Records from a data source

◆ ◆ ◆ ◆ ◆

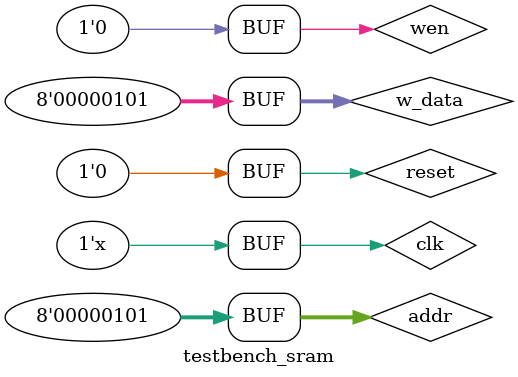
<source format=v>
`timescale 1ns / 1ps


module testbench_sram();
wire [7:0] read_data;
reg clk;
reg reset;
reg wen;
reg [7:0]w_data;
reg [7:0]addr;

simple_sram u1(.read_data(read_data),.reset(reset),.wen(wen),.w_data(w_data),.addr(addr),.clk(clk));
always #5 clk=~clk;
initial begin
clk=0;reset=1;#10;
reset=0;
w_data=8'h24;wen=1;addr=8'h04;#10;
w_data=8'h87;wen=1;addr=8'h03;#10;
w_data=8'h38;wen=1;addr=8'h05;#10;
w_data=8'h05;wen=1;addr=8'h07;#10;

wen=0;addr=8'h03;#10;
wen=0;addr=8'h04;#10;
wen=0;addr=8'h07;#10;
wen=0;addr=8'h05;#10;
end
endmodule

</source>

◆ ◆ ◆ ◆ ◆

### [Assignment]
Output all the data, exactly, without images.

### [Exercise result]
<source format=v>
`timescale 1ns / 1ps


module testbench_sram();
wire [7:0] read_data;
reg clk;
reg reset;
reg wen;
reg [7:0]w_data;
reg [7:0]addr;

simple_sram u1(.read_data(read_data),.reset(reset),.wen(wen),.w_data(w_data),.addr(addr),.clk(clk));
always #5 clk=~clk;
initial begin
clk=0;reset=1;#10;
reset=0;
w_data=8'h24;wen=1;addr=8'h04;#10;
w_data=8'h87;wen=1;addr=8'h03;#10;
w_data=8'h38;wen=1;addr=8'h05;#10;
w_data=8'h05;wen=1;addr=8'h07;#10;

wen=0;addr=8'h03;#10;
wen=0;addr=8'h04;#10;
wen=0;addr=8'h07;#10;
wen=0;addr=8'h05;#10;
end
endmodule

</source>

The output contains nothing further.